Convention de Bruxelles

Civ. 1e, 17 janv. 2006, n° 02-12745 [Conv. Bruxelles]

Motif : "Mais attendu que la notion de matière contractuelle au sens de l'article 5-1 de la convention de Bruxelles du 27 septembre 1968 est une notion autonome qui ne se confond pas avec la qualification que la loi nationale applicable donne au rapport juridique en cause devant la juridiction saisie ; que, dès lors, la cour d'appel, qui n'avait pas à appliquer l'article 14 du Code civil insusceptible aux termes de l'article 3 de la Convention d'être invoqué et qui n'avait pas à rechercher d'office si la compétence du tribunal de commerce était fondée au regard de l'article 5-3 de cette Convention, offrant au seul demandeur, qui ne s'en était pas prévalu, une option de compétence en matière délictuelle, a exactement décidé qu'en l'absence de lien contractuel direct entre les demandeurs et la société AMS NEVE et d'engagement librement consenti par celle-ci envers le premier, le mandat d'ester en justice donné par les crédit-bailleurs au preneur, ne pouvait conférer à cette action une nature contractuelle au sens de la Convention, et qu'en application de son article 2, seul le tribunal du lieu du domicile du défendeur était compétent ;

D'où il suit que le moyen n'est pas fondé".

Bruxelles I (règl. 44/2001)

Com., 21 juin 2005, n° 03-19670 [Conv.

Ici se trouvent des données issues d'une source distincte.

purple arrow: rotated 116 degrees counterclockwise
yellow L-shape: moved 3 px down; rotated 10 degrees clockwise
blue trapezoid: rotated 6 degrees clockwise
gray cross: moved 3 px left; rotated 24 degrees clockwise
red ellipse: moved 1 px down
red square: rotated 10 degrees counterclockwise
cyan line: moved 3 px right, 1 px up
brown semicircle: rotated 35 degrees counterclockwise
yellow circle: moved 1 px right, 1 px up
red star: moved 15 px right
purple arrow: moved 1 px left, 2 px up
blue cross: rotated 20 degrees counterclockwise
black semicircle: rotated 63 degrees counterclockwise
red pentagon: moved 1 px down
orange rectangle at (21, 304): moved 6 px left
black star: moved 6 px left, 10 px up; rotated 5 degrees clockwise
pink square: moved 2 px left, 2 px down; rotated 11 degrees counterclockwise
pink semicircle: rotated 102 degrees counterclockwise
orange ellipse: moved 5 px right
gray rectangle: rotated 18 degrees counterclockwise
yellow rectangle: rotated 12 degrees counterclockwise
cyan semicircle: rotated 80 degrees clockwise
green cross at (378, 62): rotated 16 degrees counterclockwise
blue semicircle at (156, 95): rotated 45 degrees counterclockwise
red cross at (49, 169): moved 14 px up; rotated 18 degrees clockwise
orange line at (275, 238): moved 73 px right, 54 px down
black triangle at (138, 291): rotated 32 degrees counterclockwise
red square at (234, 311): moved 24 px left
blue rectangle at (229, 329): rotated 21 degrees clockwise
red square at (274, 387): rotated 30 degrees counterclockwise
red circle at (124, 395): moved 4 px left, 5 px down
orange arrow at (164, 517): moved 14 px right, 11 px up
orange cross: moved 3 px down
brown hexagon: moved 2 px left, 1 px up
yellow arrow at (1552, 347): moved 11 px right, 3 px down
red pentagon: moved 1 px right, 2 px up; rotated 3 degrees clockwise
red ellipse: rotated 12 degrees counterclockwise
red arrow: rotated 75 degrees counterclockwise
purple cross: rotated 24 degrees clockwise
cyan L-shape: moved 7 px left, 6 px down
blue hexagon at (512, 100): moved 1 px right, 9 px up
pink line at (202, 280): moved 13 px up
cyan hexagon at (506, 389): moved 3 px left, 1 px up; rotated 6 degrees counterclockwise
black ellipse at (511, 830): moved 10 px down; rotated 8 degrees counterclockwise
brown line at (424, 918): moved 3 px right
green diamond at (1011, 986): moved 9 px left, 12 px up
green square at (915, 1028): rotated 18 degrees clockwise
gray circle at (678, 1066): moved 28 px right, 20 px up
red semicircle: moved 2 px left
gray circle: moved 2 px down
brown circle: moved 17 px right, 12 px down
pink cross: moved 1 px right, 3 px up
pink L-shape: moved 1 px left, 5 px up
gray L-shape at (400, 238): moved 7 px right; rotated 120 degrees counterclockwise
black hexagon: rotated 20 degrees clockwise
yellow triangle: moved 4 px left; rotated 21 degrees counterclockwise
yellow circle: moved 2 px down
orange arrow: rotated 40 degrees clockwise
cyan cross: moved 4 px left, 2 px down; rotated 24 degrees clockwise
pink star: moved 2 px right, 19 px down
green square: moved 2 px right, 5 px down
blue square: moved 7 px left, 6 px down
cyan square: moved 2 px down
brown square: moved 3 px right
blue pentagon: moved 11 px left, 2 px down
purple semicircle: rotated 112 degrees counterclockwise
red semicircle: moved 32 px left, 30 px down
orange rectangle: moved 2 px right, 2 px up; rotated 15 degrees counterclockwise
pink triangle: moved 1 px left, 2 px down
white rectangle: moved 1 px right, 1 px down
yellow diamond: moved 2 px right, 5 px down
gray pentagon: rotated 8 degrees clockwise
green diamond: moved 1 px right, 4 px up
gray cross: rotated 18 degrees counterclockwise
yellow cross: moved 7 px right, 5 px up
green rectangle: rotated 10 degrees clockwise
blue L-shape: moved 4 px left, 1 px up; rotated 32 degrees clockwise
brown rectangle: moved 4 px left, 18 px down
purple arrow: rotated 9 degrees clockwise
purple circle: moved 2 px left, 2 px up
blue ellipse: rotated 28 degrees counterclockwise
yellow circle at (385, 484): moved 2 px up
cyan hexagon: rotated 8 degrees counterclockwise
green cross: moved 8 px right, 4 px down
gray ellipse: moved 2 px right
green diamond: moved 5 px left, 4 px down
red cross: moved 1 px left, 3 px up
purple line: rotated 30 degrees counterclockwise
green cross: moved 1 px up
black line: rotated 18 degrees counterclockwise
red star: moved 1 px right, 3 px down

Bruxelles]

Motif : "Mais attendu que c'est dans l'exercice de son pouvoir d'appréciation des éléments de preuve qui lui étaient soumis et sans faire application d'une convention attributive de juridiction que la cour d'appel, qui a relevé que M. X... avait indiqué, par mention manuscrite dans son engagement de caution, demeurer 40, rue de la ... à Paris et que l'assignation lui avait été délivrée à mairie après vérification auprès du gardien de la réalité du domicile à cette adresse, a retenu que M. X..., qui, en tant que défendeur n'est pas en droit de se prévaloir des compétences spéciales de la section 2 du titre II de la convention de Bruxelles et notamment de son article 5, 1), étaient domicilié en France et que le tribunal de commerce de Paris était compétent pour statuer sur la demande de la banque ; que le moyen n'est pas fondé".

Bruxelles I (règl. 44/2001)

Ch. Mixte, 11 mars 2005, n° 02-41371 [Conv. Bruxelles, art. 5.1]

Motif : "(...) les règles de droit interne ne sont pas applicables pour la détermination de la compétence internationale du juge saisi d'un litige d'ordre international intra-communautaire, soumis aux dispositions de la convention de Bruxelles du 27 septembre 1968 modifiée par la convention de Saint-Sébastien du 26 mai 1989 ; (...) le défendeur, assigné devant une juridiction de l'Etat de son domicile conformément à l'article 2 de la convention précitée, n'est pas en droit, pour écarter la compétence internationale de ce juge, de se prévaloir des compétences spéciales de la section 2 du titre II de cette convention, et, notamment, de son article 5, 1), qui permet au seul demandeur de l'attraire, dans un autre Etat contractant, devant le tribunal du lieu d'exécution de l'obligation ; (...) la société Codéviandes, dont le siège est situé en France, ayant été attraite devant une juridiction de l'Etat de son domicile, n'était pas fondée à invoquer la compétence spéciale du lieu d'exécution du contrat de travail pour revendiquer la compétence du tribunal de Maastricht, situé dans un autre Etat contractant ; que par ces motifs de pur droit, substitués à ceux justement critiqués, la décision se trouve légalement justifiée de ce chef".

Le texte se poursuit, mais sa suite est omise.